A New York Times story last month described a new phenomenon in China in which groups of “netizens” hunt down wrong-doers through online crowd-sourcing and sleuthing. According to the story, a group of online vigilantes determined the identity of a woman who had posted a video of herself torturing and killing a kitten. Within a few days, the vigilantes were able to piece together clues and identify her by eliciting information from readers on Mop, a popular online forum. Ultimately, the woman and her camera man were publicly shamed and expelled from their public sector jobs, cutting them out of the prospect of pensions and lifetime employment.

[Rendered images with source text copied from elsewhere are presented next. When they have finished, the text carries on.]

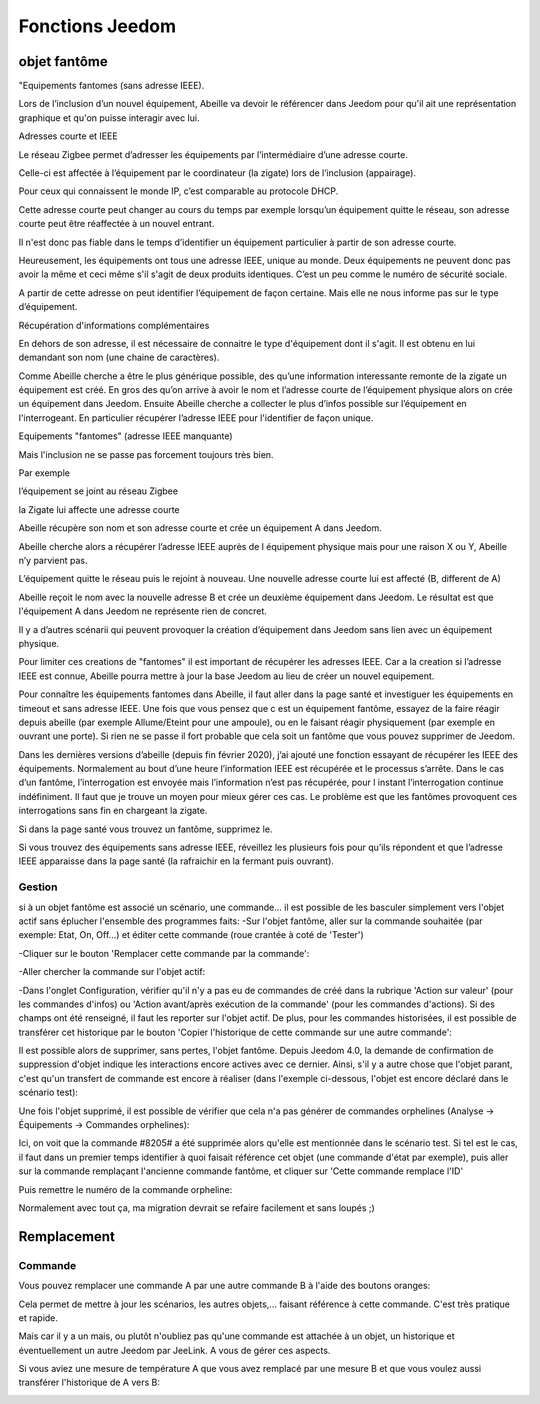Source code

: ################
Fonctions Jeedom
################


*************
objet fantôme
*************

"Equipements fantomes (sans adresse IEEE).

Lors de l’inclusion d’un nouvel équipement, Abeille va devoir le référencer dans Jeedom pour qu'il ait une représentation graphique et qu'on puisse interagir avec lui.

Adresses courte et IEEE

Le réseau Zigbee permet d’adresser les équipements par l’intermédiaire d’une adresse courte.

Celle-ci est affectée à l’équipement par le coordinateur (la zigate) lors de l’inclusion (appairage).

Pour ceux qui connaissent le monde IP, c’est comparable au protocole DHCP.

Cette adresse courte peut changer au cours du temps par exemple lorsqu’un équipement quitte le réseau, son adresse courte peut être réaffectée à un nouvel entrant.

Il n'est donc pas fiable dans le temps d’identifier un équipement particulier à partir de son adresse courte.

Heureusement, les équipements ont tous une adresse IEEE, unique au monde. Deux équipements ne peuvent donc pas avoir la même et ceci même s'il s'agit de deux produits identiques. C’est un peu comme le numéro de sécurité sociale.

A partir de cette adresse on peut identifier l’équipement de façon certaine. Mais elle ne nous informe pas sur le type d’équipement.


Récupération d'informations complémentaires

En dehors de son adresse, il est nécessaire de connaitre le type d'équipement dont il s'agit. Il est obtenu en lui demandant son nom (une chaine de caractères).

Comme Abeille cherche a être le plus générique possible, des qu’une information interessante remonte de la zigate un équipement est créé.
En gros des qu’on arrive à avoir le nom et l’adresse courte de l’équipement physique alors on crée un équipement dans Jeedom.
Ensuite Abeille cherche a collecter le plus d’infos possible sur l’équipement en l'interrogeant. En particulier récupérer l’adresse IEEE pour l'identifier de façon unique.

Equipements "fantomes" (adresse IEEE manquante)

Mais l'inclusion ne se passe pas forcement toujours très bien.

Par exemple

l’équipement se joint au réseau Zigbee

la Zigate lui affecte une adresse courte

Abeille récupère son nom et son adresse courte et crée un équipement A dans Jeedom.

Abeille cherche alors a récupérer l’adresse IEEE auprès de l équipement physique mais pour une raison X ou Y, Abeille n’y parvient pas.

L’équipement quitte le réseau puis le rejoint à nouveau. Une nouvelle adresse courte lui est affecté (B, different de A)

Abeille reçoit le nom avec la nouvelle adresse B et crée un deuxième équipement dans Jeedom. Le résultat est que l'équipement A dans Jeedom ne représente rien de concret.

Il y a d’autres scénarii qui peuvent provoquer la création d’équipement dans Jeedom sans lien avec un équipement physique.

Pour limiter ces creations de "fantomes" il est important de récupérer les adresses IEEE. Car a la creation si l’adresse IEEE est connue, Abeille pourra mettre à jour la base Jeedom au lieu de créer un nouvel equipement.

Pour connaître les équipements fantomes dans Abeille, il faut aller dans la page santé et investiguer les équipements en timeout et sans adresse IEEE. Une fois que vous pensez que c est un équipement fantôme, essayez de la faire réagir depuis abeille (par exemple Allume/Eteint pour une ampoule), ou en le faisant réagir physiquement (par exemple en ouvrant une porte). Si rien ne se passe il fort probable que cela soit un fantôme que vous pouvez supprimer de Jeedom.

Dans les dernières versions d’abeille (depuis fin février 2020), j’ai ajouté une fonction essayant de récupérer les IEEE des équipements. Normalement au bout d’une heure l’information IEEE est récupérée et le processus s’arrête. Dans le cas d’un fantôme, l’interrogation est envoyée mais l’information n’est pas récupérée, pour l instant l’interrogation continue indéfiniment. Il faut que je trouve un moyen pour mieux gérer ces cas. Le problème est que les fantômes provoquent ces interrogations sans fin en chargeant la zigate.

Si dans la page santé vous trouvez un fantôme, supprimez le.

Si vous trouvez des équipements sans adresse IEEE, réveillez les plusieurs fois pour qu’ils répondent et que l’adresse IEEE apparaisse dans la page santé (la rafraichir en la fermant puis ouvrant).


Gestion
=======

si à un objet fantôme est associé un scénario, une commande... il est possible de les basculer simplement vers l'objet actif sans éplucher l'ensemble des programmes faits:
-Sur l'objet fantôme, aller sur la commande souhaitée (par exemple: Etat, On, Off...) et éditer cette commande (roue crantée à coté de 'Tester')

.. image:: images/78655620-8fd24000-78c6-11ea-9984-0e2cb3366360.png

-Cliquer sur le bouton 'Remplacer cette commande par la commande':

.. image:: images/78771749-f6bc2b80-7990-11ea-800a-9925a3e88490.png

-Aller chercher la commande sur l'objet actif:

.. image:: images/78653435-6532b800-78c3-11ea-9e6a-8bb5fcaf0eaa.png

-Dans l'onglet Configuration, vérifier qu'il n'y a pas eu de commandes de créé dans la rubrique 'Action sur valeur' (pour les commandes d'infos) ou 'Action avant/après exécution de la commande' (pour les commandes d'actions). Si des champs ont été renseigné, il faut les reporter sur l'objet actif. De plus, pour les commandes historisées, il est possible de transférer cet historique par le bouton 'Copier l'historique de cette commande sur une autre commande':

.. image:: images/78772907-be1d5180-7992-11ea-8cd3-e4e6a139d984.png

Il est possible alors de supprimer, sans pertes, l'objet fantôme.
Depuis Jeedom 4.0, la demande de confirmation de suppression d'objet indique les interactions encore actives avec ce dernier. Ainsi, s'il y a autre chose que l'objet parant, c'est qu'un transfert de commande est encore à réaliser (dans l'exemple ci-dessous, l'objet est encore déclaré dans le scénario test):

.. image:: images/78654274-995aa880-78c4-11ea-8ef9-ee8cdb0b9a9f.png

Une fois l'objet supprimé, il est possible de vérifier que cela n'a pas générer de commandes orphelines (Analyse -> Équipements -> Commandes orphelines):

.. image:: images/78654559-fa827c00-78c4-11ea-9c4b-86878747e687.png

Ici, on voit que la commande #8205# a été supprimée alors qu'elle est mentionnée dans le scénario test. Si tel est le cas, il faut dans un premier temps identifier à quoi faisait référence cet objet (une commande d'état par exemple), puis aller sur la commande remplaçant l'ancienne commande fantôme, et cliquer sur 'Cette commande remplace l'ID'

.. image:: images/78655498-64e7ec00-78c6-11ea-892b-15ae33623588.png

Puis remettre le numéro de la commande orpheline:

.. image:: images/78655147-e12dff80-78c5-11ea-96f3-386d5746e4a1.png

Normalement avec tout ça, ma migration devrait se refaire facilement et sans loupés ;)



************
Remplacement
************

Commande
========

Vous pouvez remplacer une commande A par une autre commande B à l'aide des boutons oranges:

.. image:: images/Capture_d_ecran_2018_10_01_a_12_32_20.png

Cela permet de mettre à jour les scénarios, les autres objets,... faisant référence à cette commande. C'est très pratique et rapide.

Mais car il y a un mais, ou plutôt n'oubliez pas qu'une commande est attachée à un objet, un historique et éventuellement un autre Jeedom par JeeLink. A vous de gérer ces aspects.

Si vous aviez une mesure de température A que vous avez remplacé par une mesure B et que vous voulez aussi transférer l'historique de A vers B:

.. image:: images/Capture_d_ecran_2018_10_01_a_12_31_57.png
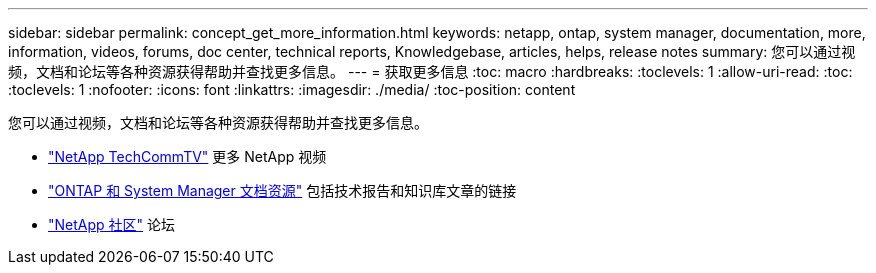 ---
sidebar: sidebar 
permalink: concept_get_more_information.html 
keywords: netapp, ontap, system manager, documentation, more, information, videos, forums, doc center, technical reports, Knowledgebase, articles, helps, release notes 
summary: 您可以通过视频，文档和论坛等各种资源获得帮助并查找更多信息。 
---
= 获取更多信息
:toc: macro
:hardbreaks:
:toclevels: 1
:allow-uri-read: 
:toc: 
:toclevels: 1
:nofooter: 
:icons: font
:linkattrs: 
:imagesdir: ./media/
:toc-position: content


[role="lead"]
您可以通过视频，文档和论坛等各种资源获得帮助并查找更多信息。

* link:https://www.youtube.com/user/NetAppTechCommTV["NetApp TechCommTV"^] 更多 NetApp 视频
* link:https://www.netapp.com/us/documentation/ontap-and-oncommand-system-manager.aspx["ONTAP 和 System Manager 文档资源"^] 包括技术报告和知识库文章的链接
* link:https://community.netapp.com/["NetApp 社区"^] 论坛

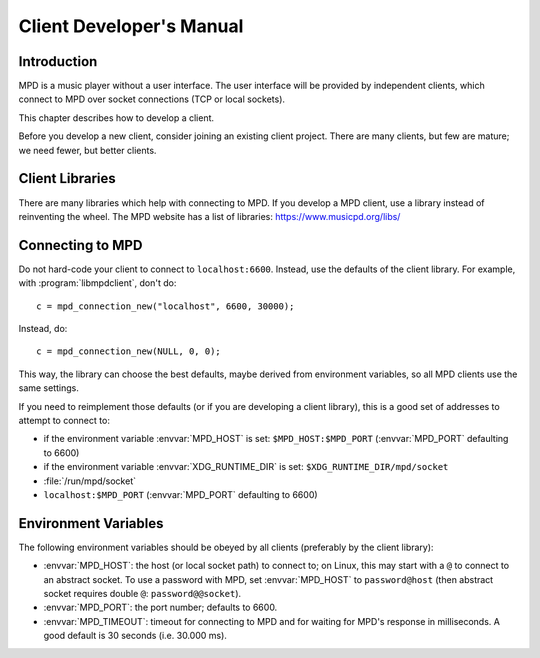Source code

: Client Developer's Manual
#########################

Introduction
************

MPD is a music player without a user interface.  The user interface
will be provided by independent clients, which connect to MPD over
socket connections (TCP or local sockets).

This chapter describes how to develop a client.

Before you develop a new client, consider joining an existing client
project.  There are many clients, but few are mature; we need fewer,
but better clients.

Client Libraries
****************

There are many libraries which help with connecting to MPD.  If you
develop a MPD client, use a library instead of reinventing the wheel.
The MPD website has a list of libraries: https://www.musicpd.org/libs/


Connecting to MPD
*****************

Do not hard-code your client to connect to ``localhost:6600``.
Instead, use the defaults of the client library.  For example, with
:program:`libmpdclient`, don't do::

 c = mpd_connection_new("localhost", 6600, 30000);

Instead, do::

 c = mpd_connection_new(NULL, 0, 0);

This way, the library can choose the best defaults, maybe derived from
environment variables, so all MPD clients use the same settings.

If you need to reimplement those defaults (or if you are developing a
client library), this is a good set of addresses to attempt to connect
to:

- if the environment variable :envvar:`MPD_HOST` is set:
  ``$MPD_HOST:$MPD_PORT`` (:envvar:`MPD_PORT` defaulting to 6600)
- if the environment variable :envvar:`XDG_RUNTIME_DIR` is set:
  ``$XDG_RUNTIME_DIR/mpd/socket``
- :file:`/run/mpd/socket`
- ``localhost:$MPD_PORT`` (:envvar:`MPD_PORT` defaulting to 6600)

Environment Variables
*********************

The following environment variables should be obeyed by all clients
(preferably by the client library):

- :envvar:`MPD_HOST`: the host (or local socket path) to connect to;
  on Linux, this may start with a ``@`` to connect to an abstract
  socket.  To use a password with MPD, set :envvar:`MPD_HOST` to
  ``password@host`` (then abstract socket requires double ``@``:
  ``password@@socket``).
- :envvar:`MPD_PORT`: the port number; defaults to 6600.
- :envvar:`MPD_TIMEOUT`: timeout for connecting to MPD and for waiting
  for MPD's response in milliseconds.  A good default is 30 seconds
  (i.e. 30.000 ms).

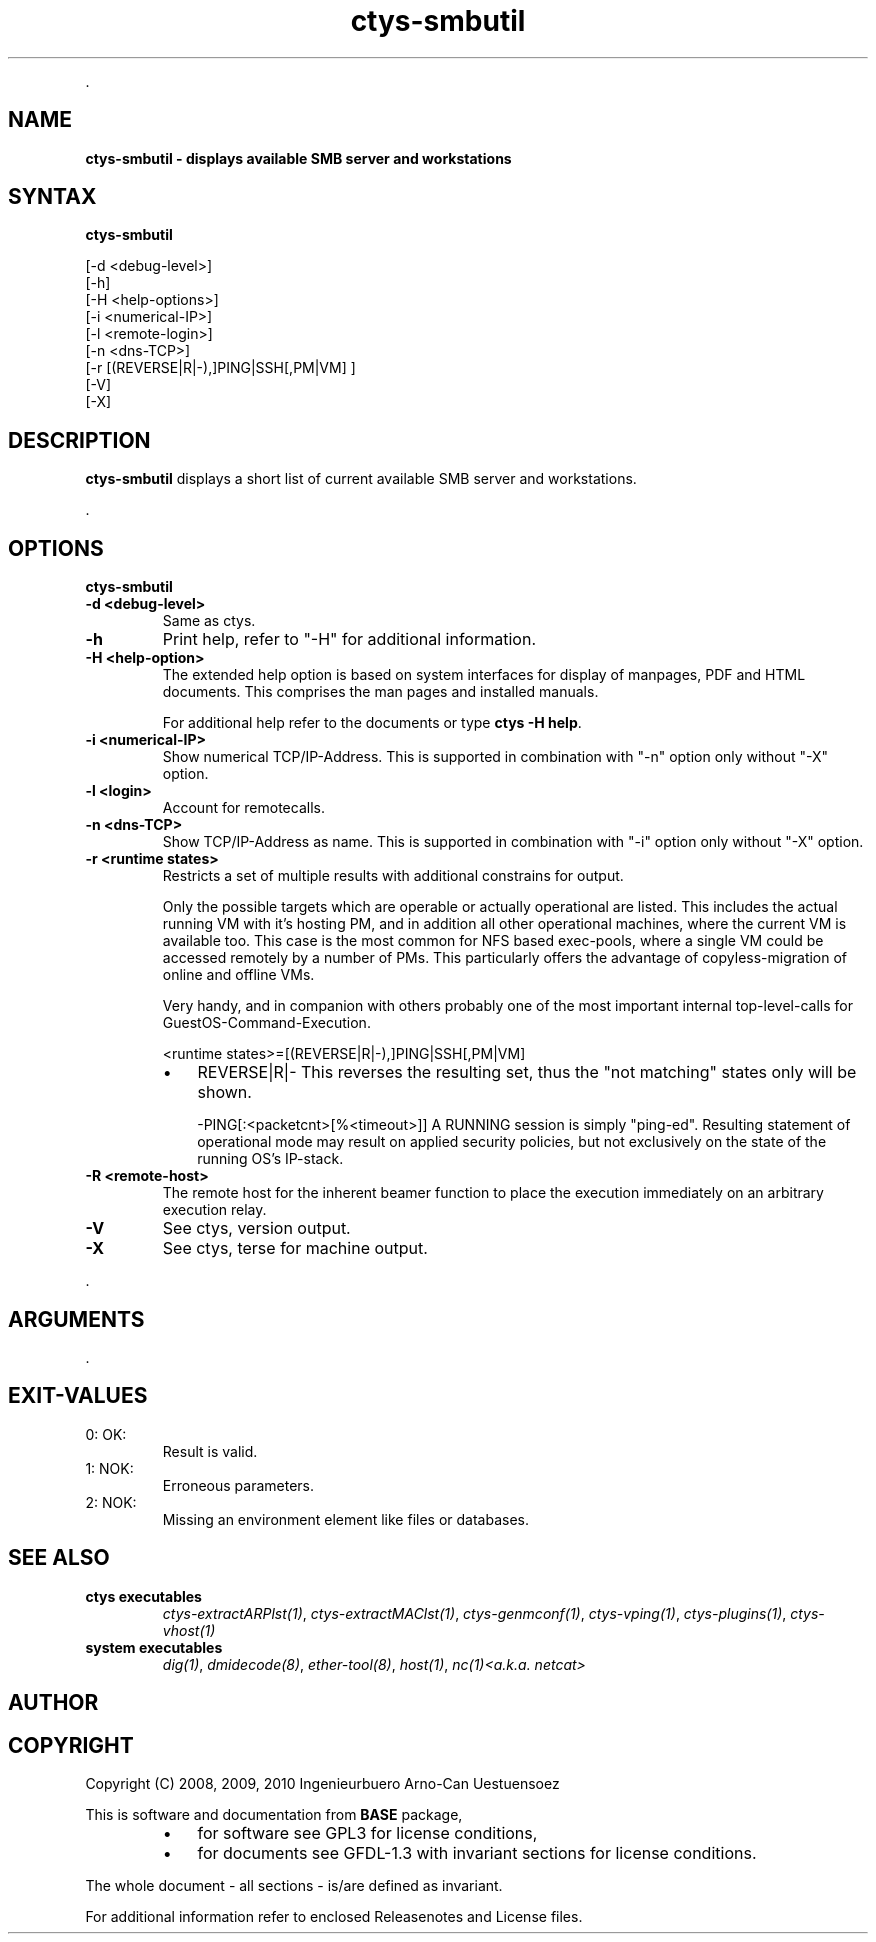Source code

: .TH "ctys-smbutil" 1 "June, 2010" ""

.P
\&.

.SH NAME
.P
\fBctys-smbutil - displays available SMB server and workstations\fR

.SH SYNTAX
.P
\fBctys-smbutil\fR 

   [-d <debug-level>]
   [-h]
   [-H <help-options>]
   [-i <numerical-IP>]
   [-l <remote-login>]
   [-n <dns-TCP>]
   [-r [(REVERSE|R|-),]PING|SSH[,PM|VM] ]
   [-V]
   [-X]


.SH DESCRIPTION
.P
\fBctys\-smbutil\fR 
displays a short list of current available SMB server
and workstations.

.P
\&.

.SH OPTIONS
.P
\fBctys-smbutil\fR 

.TP
\fB\-d <debug\-level>\fR
Same as ctys.

.TP
\fB\-h\fR
Print help, refer to "\-H" for additional information.

.TP
\fB\-H <help\-option>\fR
The extended help option is based on system interfaces for display of
manpages, PDF  and HTML documents.
This comprises the man pages and installed manuals.

For additional help refer to the documents or type \fBctys \-H help\fR.

.TP
\fB\-i <numerical\-IP>\fR
Show numerical TCP/IP\-Address. This is supported in combination
with "\-n" option only without "\-X" option.

.TP
\fB\-l <login>\fR
Account for remotecalls.

.TP
\fB\-n <dns\-TCP>\fR
Show TCP/IP\-Address as name. This is supported in combination
with "\-i" option only without "\-X" option.

.TP
\fB\-r <runtime states>\fR
Restricts a set of multiple results with additional 
constrains for output.

Only the possible targets which are operable or actually
operational are listed. This includes the actual running VM with
it's hosting PM, and in addition all other operational machines,
where the current VM is available too. This case is the most
common for NFS based exec\-pools, where a single VM could be
accessed remotely by a number of PMs. This particularly offers
the advantage of copyless\-migration of online and offline VMs.

Very handy, and in companion with others probably one 
of the most important internal top\-level\-calls for 
GuestOS\-Command\-Execution.

.nf
  <runtime states>=[(REVERSE|R|-),]PING|SSH[,PM|VM]
.fi


.RS
.IP \(bu 3
REVERSE|R|\-
This reverses the resulting set, thus the "not matching" states only will be shown.

\-PING[:<packetcnt>[%<timeout>]]
A RUNNING session is simply "ping\-ed".
Resulting statement of operational mode may result on 
applied security policies, but not exclusively on the 
state of the running OS's IP\-stack.
.RE

.TP
\fB\-R <remote\-host>\fR
The remote host for the inherent beamer function to place the execution immediately
on an arbitrary execution relay.

.TP
\fB\-V\fR
See ctys, version output.

.TP
\fB\-X\fR
See ctys, terse for machine output.

.P
\&.

.SH ARGUMENTS
.P
\&.

.SH EXIT-VALUES
.TP
 0: OK:
Result is valid.

.TP
 1: NOK:
Erroneous parameters.

.TP
 2: NOK:
Missing an environment element like files or databases.

.SH SEE ALSO
.TP
\fBctys executables\fR
\fIctys\-extractARPlst(1)\fR, \fIctys\-extractMAClst(1)\fR, \fIctys\-genmconf(1)\fR, \fIctys\-vping(1)\fR, \fIctys\-plugins(1)\fR, \fIctys\-vhost(1)\fR

.TP
\fBsystem executables\fR
\fIdig(1)\fR, \fIdmidecode(8)\fR, \fIether\-tool(8)\fR, \fIhost(1)\fR, \fInc(1)<a.k.a. netcat>\fR

.SH AUTHOR
.TS
tab(^); ll.
 Maintenance:^<acue_sf1@sourceforge.net>
 Homepage:^<http://www.UnifiedSessionsManager.org>
 Sourceforge.net:^<http://sourceforge.net/projects/ctys>
 Berlios.de:^<http://ctys.berlios.de>
 Commercial:^<http://www.i4p.com>
.TE


.SH COPYRIGHT
.P
Copyright (C) 2008, 2009, 2010 Ingenieurbuero Arno\-Can Uestuensoez

.P
This is software and documentation from \fBBASE\fR package,

.RS
.IP \(bu 3
for software see GPL3 for license conditions,
.IP \(bu 3
for documents  see GFDL\-1.3 with invariant sections for license conditions.
.RE

.P
The whole document \- all sections \- is/are defined as invariant.

.P
For additional information refer to enclosed Releasenotes and License files.


.\" man code generated by txt2tags 2.3 (http://txt2tags.sf.net)
.\" cmdline: txt2tags -t man -i ctys-smbutil.t2t -o /tmpn/0/ctys/bld/01.11.012/doc-tmp/BASE/en/man/man1/ctys-smbutil.1

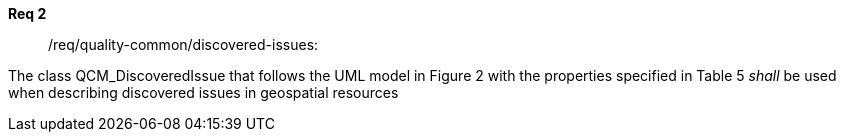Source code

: [[req_core_process-execute-input-inline-object]]
[requirement]
====
[%metadata]
*Req 2*:: /req/quality-common/discovered-issues:
[.component,class=conditions]
--
The class QCM_DiscoveredIssue that follows the UML model in Figure 2 with the properties specified in Table 5 _shall_ be used when describing discovered issues in geospatial resources
--

[.component,class=part]
--
//The server SHALL support process input values encoded as qualified values.
--

[.component,class=part]
--
//The value of the `value` key SHALL be an _object_ instance.
--
====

Mob justice is nothing new, but the Internet moves it along faster than before. Also, the Internet expands the playing field from the proverbial village of twenty or so torch-bearing peasants to potentially the entire online world. In other words, the Internet’s gifts to mob justice are speed and reach. The kitten killer was picked out of a population of 1.3 billion Chinese in six days. But the problem with speed, when applied to an angry mob, is that it tends to skip over due process. The kitten killer story led me to three conclusions about online mass collaboration known as crowd-sourcing:
- Online actions have real-world consequences. Every day, social networks provide us with rich new examples that what we do online doesn’t stay there, including a recent report attributing the huge popularity of Facebook in the United Kingdom to a fourfold rise in syphilis cases. But real-world consequences are nowhere sadder than in cyber-bullying. This was brought into focus recently with news of a 15-year old Massachusetts girl who hanged herself after being bullied both physically and through social networks and harassing text messages. Politicians who supported the recently passed U.S. health care overhaul legislation have faced their own version of cyber-bullying, as some angry constituents have begun hurling online threats at their representatives. Even a prominent opponent’s Twitter comment encouraging supporters not to retreat but to “reload” has been considered overly hostile by some, as was a follow-up Facebook post containing a U.S. map and the crosshairs of a gun sight to mark the home states of Congress members who supported the bill.
- Privacy through anonymity is extinct. Clearly, the kitten killer assumed that with a generic backdrop behind her and no names attached to her video post she could get away with her crime. As educated Internet users, I suspect we are all due for a rethink of what privacy means for us, how much we are willing to sacrifice in order to participate in online communities, and what the consequences may be of divulging bits and pieces of our personalities to a potentially unlimited audience. Even a photo we post of ourselves, shared among friends, may be used to identify our location or other information about us. This was demonstrated recently by a woman whose chatty Facebook posts provided enough information about her whereabouts that it resulted in her house being burglarized by one of her “friends.” A Chinese official was recently discredited after his bawdy diary—outlining dalliances and drinking—was published online. This may be another example of vigilante justice, but it is also a reminder of the perils of creating a virtual paper trail that can come back to haunt you. Another problem with assumed anonymity is that it can cause people to act rashly and callously—and this is something of which both the woman who killed the kitten and those who brought her to justice may be guilty.
- Sheer numbers don’t equal brains. The same power harnessed by online vigilante groups to track down wrongdoers and publicly shame them can and has been used for more positive purposes. Indeed, crowd-sourcing, like mob justice, is not a new idea, but it has been super-charged by the Internet. A classic example of this is Wikipedia, which at least one fairly rigorous study found to be at least as accurate as the Encyclopedia Britannica, and more current. More recently, a group of MIT students won a DARPA challenge by tracking down, before any other team, the latitude and longitude of ten red balloons, hidden in secret locations across the United States, simply through social networking. The concept of crowd-sourcing is said to have evolved from the famous observation that the weight of an ox is more accurately estimated by taking the average of guesses made by a group of people at a state fair than by any one guess on its own. But this phenomenon flies in the face of the angry crowd, which puts someone to death in the heat and excitement of the moment before realizing that the person was mistakenly accused. We may wish to take this as a reminder that “group think” can be as dangerous as taking any one person’s word for anything.
As in so many things, knowledge is a powerful tool, and generally speaking, more people putting their minds to a task is better than fewer. What leads to good or bad outcomes will ultimately be based on what we as “netizens” do with the gift of knowledge, scope and speed that the World Wide Web brings to us.